(Dataset items)
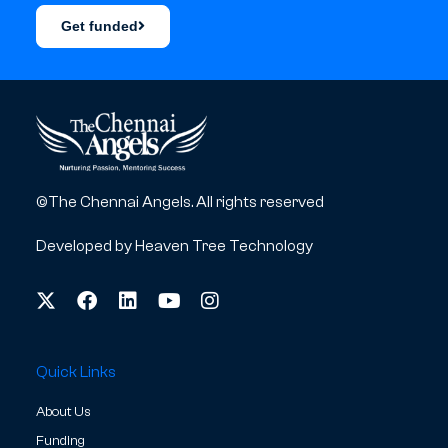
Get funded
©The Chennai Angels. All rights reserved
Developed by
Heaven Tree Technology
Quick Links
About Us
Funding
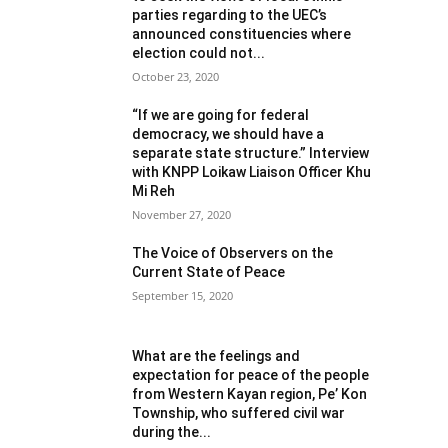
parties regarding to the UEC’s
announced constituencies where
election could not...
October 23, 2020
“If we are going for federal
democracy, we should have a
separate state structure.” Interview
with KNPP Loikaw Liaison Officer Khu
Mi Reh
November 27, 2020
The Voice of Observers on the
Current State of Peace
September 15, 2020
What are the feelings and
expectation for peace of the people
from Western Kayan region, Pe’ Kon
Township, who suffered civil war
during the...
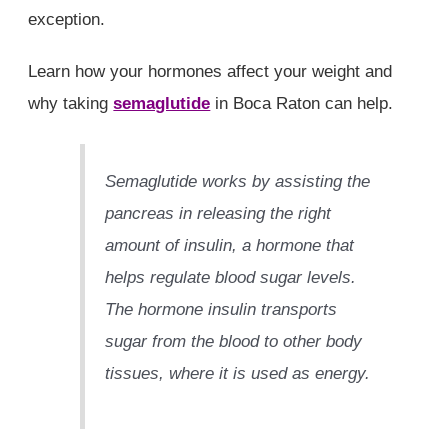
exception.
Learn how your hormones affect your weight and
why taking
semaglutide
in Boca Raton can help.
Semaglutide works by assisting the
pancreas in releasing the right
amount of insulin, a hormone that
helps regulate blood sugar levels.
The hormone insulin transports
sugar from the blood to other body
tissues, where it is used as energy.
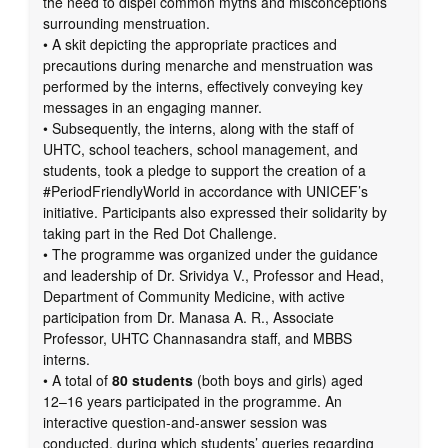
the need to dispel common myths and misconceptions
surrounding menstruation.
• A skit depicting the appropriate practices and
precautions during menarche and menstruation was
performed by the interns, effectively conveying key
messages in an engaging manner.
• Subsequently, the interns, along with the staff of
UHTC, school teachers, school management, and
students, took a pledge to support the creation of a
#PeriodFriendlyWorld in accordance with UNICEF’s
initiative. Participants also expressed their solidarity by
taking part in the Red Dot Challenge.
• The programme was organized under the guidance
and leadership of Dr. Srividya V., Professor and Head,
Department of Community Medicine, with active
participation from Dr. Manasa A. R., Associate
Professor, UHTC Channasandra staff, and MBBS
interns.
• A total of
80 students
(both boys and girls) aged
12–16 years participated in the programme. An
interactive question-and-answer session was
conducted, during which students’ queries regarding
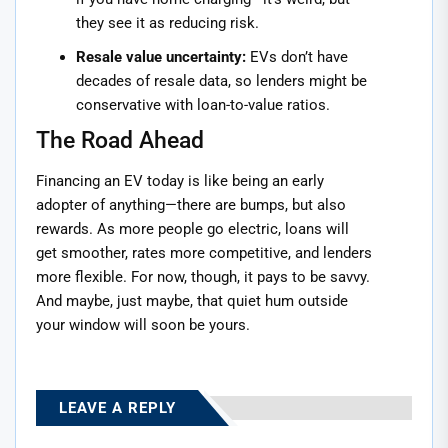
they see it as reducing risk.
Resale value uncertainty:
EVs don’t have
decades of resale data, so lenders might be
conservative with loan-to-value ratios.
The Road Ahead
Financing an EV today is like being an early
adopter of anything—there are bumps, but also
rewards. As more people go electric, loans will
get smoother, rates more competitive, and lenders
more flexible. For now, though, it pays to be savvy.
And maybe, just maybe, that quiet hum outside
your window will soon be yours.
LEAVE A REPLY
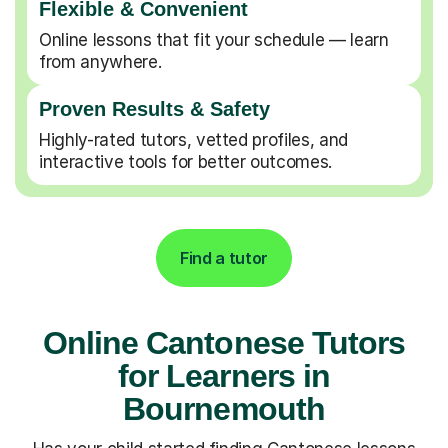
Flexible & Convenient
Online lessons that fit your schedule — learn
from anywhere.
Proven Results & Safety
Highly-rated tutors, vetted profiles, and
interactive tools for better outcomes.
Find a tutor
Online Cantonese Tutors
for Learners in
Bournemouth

▶ _Assignment_: Can you reproduce the text of every item above line for line, leaving out the pictures?

▶ _Response box_:
Get funded
©The Chennai Angels. All rights reserved
Developed by
Heaven Tree Technology
Quick Links
About Us
Funding
parties regarding to the UEC’s
announced constituencies where
election could not...
October 23, 2020
“If we are going for federal
democracy, we should have a
separate state structure.” Interview
with KNPP Loikaw Liaison Officer Khu
Mi Reh
November 27, 2020
The Voice of Observers on the
Current State of Peace
September 15, 2020
What are the feelings and
expectation for peace of the people
from Western Kayan region, Pe’ Kon
Township, who suffered civil war
during the...
exception.
Learn how your hormones affect your weight and
why taking
semaglutide
in Boca Raton can help.
Semaglutide works by assisting the
pancreas in releasing the right
amount of insulin, a hormone that
helps regulate blood sugar levels.
The hormone insulin transports
sugar from the blood to other body
tissues, where it is used as energy.
the need to dispel common myths and misconceptions
surrounding menstruation.
• A skit depicting the appropriate practices and
precautions during menarche and menstruation was
performed by the interns, effectively conveying key
messages in an engaging manner.
• Subsequently, the interns, along with the staff of
UHTC, school teachers, school management, and
students, took a pledge to support the creation of a
#PeriodFriendlyWorld in accordance with UNICEF’s
initiative. Participants also expressed their solidarity by
taking part in the Red Dot Challenge.
• The programme was organized under the guidance
and leadership of Dr. Srividya V., Professor and Head,
Department of Community Medicine, with active
participation from Dr. Manasa A. R., Associate
Professor, UHTC Channasandra staff, and MBBS
interns.
• A total of
80 students
(both boys and girls) aged
12–16 years participated in the programme. An
interactive question-and-answer session was
conducted, during which students’ queries regarding
they see it as reducing risk.
Resale value uncertainty:
EVs don’t have
decades of resale data, so lenders might be
conservative with loan-to-value ratios.
The Road Ahead
Financing an EV today is like being an early
adopter of anything—there are bumps, but also
rewards. As more people go electric, loans will
get smoother, rates more competitive, and lenders
more flexible. For now, though, it pays to be savvy.
And maybe, just maybe, that quiet hum outside
your window will soon be yours.
LEAVE A REPLY
Flexible & Convenient
Online lessons that fit your schedule — learn
from anywhere.
Proven Results & Safety
Highly-rated tutors, vetted profiles, and
interactive tools for better outcomes.
Find a tutor
Online Cantonese Tutors
for Learners in
Bournemouth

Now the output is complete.